■ What this task involves: Put each line from the items below into a Markdown table with the columns "Row" and "Entry", numbering the rows in order and omitting any blank lines.

(Extracted records)

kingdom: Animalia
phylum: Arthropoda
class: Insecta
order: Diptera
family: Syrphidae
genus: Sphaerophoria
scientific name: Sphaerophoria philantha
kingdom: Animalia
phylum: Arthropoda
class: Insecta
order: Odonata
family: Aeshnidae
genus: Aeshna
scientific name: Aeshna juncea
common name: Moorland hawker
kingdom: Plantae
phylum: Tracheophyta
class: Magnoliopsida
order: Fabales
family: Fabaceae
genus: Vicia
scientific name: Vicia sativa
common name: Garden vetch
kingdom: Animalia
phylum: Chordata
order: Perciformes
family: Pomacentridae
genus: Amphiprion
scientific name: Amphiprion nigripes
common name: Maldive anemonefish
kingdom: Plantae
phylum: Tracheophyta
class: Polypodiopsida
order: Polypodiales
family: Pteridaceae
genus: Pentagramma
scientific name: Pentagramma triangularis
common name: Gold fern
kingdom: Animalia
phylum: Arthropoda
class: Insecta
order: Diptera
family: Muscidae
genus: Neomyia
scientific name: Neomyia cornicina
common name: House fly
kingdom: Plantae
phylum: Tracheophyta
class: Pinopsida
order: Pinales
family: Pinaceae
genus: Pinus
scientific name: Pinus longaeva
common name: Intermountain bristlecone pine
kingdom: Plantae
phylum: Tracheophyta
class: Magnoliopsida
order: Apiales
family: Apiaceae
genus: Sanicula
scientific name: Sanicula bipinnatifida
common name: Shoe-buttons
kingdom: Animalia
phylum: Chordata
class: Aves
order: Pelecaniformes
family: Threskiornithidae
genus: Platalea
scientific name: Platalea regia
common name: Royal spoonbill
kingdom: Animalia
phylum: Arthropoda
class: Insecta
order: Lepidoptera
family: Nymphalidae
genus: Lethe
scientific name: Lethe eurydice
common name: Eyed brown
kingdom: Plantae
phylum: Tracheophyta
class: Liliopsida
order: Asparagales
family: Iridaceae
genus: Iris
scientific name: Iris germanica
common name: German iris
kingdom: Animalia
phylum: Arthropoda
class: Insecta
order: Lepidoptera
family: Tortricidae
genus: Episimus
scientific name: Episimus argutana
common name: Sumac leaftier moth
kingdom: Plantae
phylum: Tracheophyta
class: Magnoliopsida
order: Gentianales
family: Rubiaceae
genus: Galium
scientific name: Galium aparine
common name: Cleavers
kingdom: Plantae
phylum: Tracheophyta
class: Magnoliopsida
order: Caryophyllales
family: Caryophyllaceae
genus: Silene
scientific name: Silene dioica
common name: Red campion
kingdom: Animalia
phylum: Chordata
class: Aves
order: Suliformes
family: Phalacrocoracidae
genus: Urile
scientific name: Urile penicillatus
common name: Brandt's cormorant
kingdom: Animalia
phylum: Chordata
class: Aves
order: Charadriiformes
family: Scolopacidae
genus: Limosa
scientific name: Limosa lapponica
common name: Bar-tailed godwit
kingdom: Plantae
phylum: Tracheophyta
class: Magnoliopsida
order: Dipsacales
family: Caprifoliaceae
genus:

■ Reply:
| Row | Entry |
|---|---|
| 1 | kingdom: Animalia |
| 2 | phylum: Arthropoda |
| 3 | class: Insecta |
| 4 | order: Diptera |
| 5 | family: Syrphidae |
| 6 | genus: Sphaerophoria |
| 7 | scientific name: Sphaerophoria philantha |
| 8 | kingdom: Animalia |
| 9 | phylum: Arthropoda |
| 10 | class: Insecta |
| 11 | order: Odonata |
| 12 | family: Aeshnidae |
| 13 | genus: Aeshna |
| 14 | scientific name: Aeshna juncea |
| 15 | common name: Moorland hawker |
| 16 | kingdom: Plantae |
| 17 | phylum: Tracheophyta |
| 18 | class: Magnoliopsida |
| 19 | order: Fabales |
| 20 | family: Fabaceae |
| 21 | genus: Vicia |
| 22 | scientific name: Vicia sativa |
| 23 | common name: Garden vetch |
| 24 | kingdom: Animalia |
| 25 | phylum: Chordata |
| 26 | order: Perciformes |
| 27 | family: Pomacentridae |
| 28 | genus: Amphiprion |
| 29 | scientific name: Amphiprion nigripes |
| 30 | common name: Maldive anemonefish |
| 31 | kingdom: Plantae |
| 32 | phylum: Tracheophyta |
| 33 | class: Polypodiopsida |
| 34 | order: Polypodiales |
| 35 | family: Pteridaceae |
| 36 | genus: Pentagramma |
| 37 | scientific name: Pentagramma triangularis |
| 38 | common name: Gold fern |
| 39 | kingdom: Animalia |
| 40 | phylum: Arthropoda |
| 41 | class: Insecta |
| 42 | order: Diptera |
| 43 | family: Muscidae |
| 44 | genus: Neomyia |
| 45 | scientific name: Neomyia cornicina |
| 46 | common name: House fly |
| 47 | kingdom: Plantae |
| 48 | phylum: Tracheophyta |
| 49 | class: Pinopsida |
| 50 | order: Pinales |
| 51 | family: Pinaceae |
| 52 | genus: Pinus |
| 53 | scientific name: Pinus longaeva |
| 54 | common name: Intermountain bristlecone pine |
| 55 | kingdom: Plantae |
| 56 | phylum: Tracheophyta |
| 57 | class: Magnoliopsida |
| 58 | order: Apiales |
| 59 | family: Apiaceae |
| 60 | genus: Sanicula |
| 61 | scientific name: Sanicula bipinnatifida |
| 62 | common name: Shoe-buttons |
| 63 | kingdom: Animalia |
| 64 | phylum: Chordata |
| 65 | class: Aves |
| 66 | order: Pelecaniformes |
| 67 | family: Threskiornithidae |
| 68 | genus: Platalea |
| 69 | scientific name: Platalea regia |
| 70 | common name: Royal spoonbill |
| 71 | kingdom: Animalia |
| 72 | phylum: Arthropoda |
| 73 | class: Insecta |
| 74 | order: Lepidoptera |
| 75 | family: Nymphalidae |
| 76 | genus: Lethe |
| 77 | scientific name: Lethe eurydice |
| 78 | common name: Eyed brown |
| 79 | kingdom: Plantae |
| 80 | phylum: Tracheophyta |
| 81 | class: Liliopsida |
| 82 | order: Asparagales |
| 83 | family: Iridaceae |
| 84 | genus: Iris |
| 85 | scientific name: Iris germanica |
| 86 | common name: German iris |
| 87 | kingdom: Animalia |
| 88 | phylum: Arthropoda |
| 89 | class: Insecta |
| 90 | order: Lepidoptera |
| 91 | family: Tortricidae |
| 92 | genus: Episimus |
| 93 | scientific name: Episimus argutana |
| 94 | common name: Sumac leaftier moth |
| 95 | kingdom: Plantae |
| 96 | phylum: Tracheophyta |
| 97 | class: Magnoliopsida |
| 98 | order: Gentianales |
| 99 | family: Rubiaceae |
| 100 | genus: Galium |
| 101 | scientific name: Galium aparine |
| 102 | common name: Cleavers |
| 103 | kingdom: Plantae |
| 104 | phylum: Tracheophyta |
| 105 | class: Magnoliopsida |
| 106 | order: Caryophyllales |
| 107 | family: Caryophyllaceae |
| 108 | genus: Silene |
| 109 | scientific name: Silene dioica |
| 110 | common name: Red campion |
| 111 | kingdom: Animalia |
| 112 | phylum: Chordata |
| 113 | class: Aves |
| 114 | order: Suliformes |
| 115 | family: Phalacrocoracidae |
| 116 | genus: Urile |
| 117 | scientific name: Urile penicillatus |
| 118 | common name: Brandt's cormorant |
| 119 | kingdom: Animalia |
| 120 | phylum: Chordata |
| 121 | class: Aves |
| 122 | order: Charadriiformes |
| 123 | family: Scolopacidae |
| 124 | genus: Limosa |
| 125 | scientific name: Limosa lapponica |
| 126 | common name: Bar-tailed godwit |
| 127 | kingdom: Plantae |
| 128 | phylum: Tracheophyta |
| 129 | class: Magnoliopsida |
| 130 | order: Dipsacales |
| 131 | family: Caprifoliaceae |
| 132 | genus: |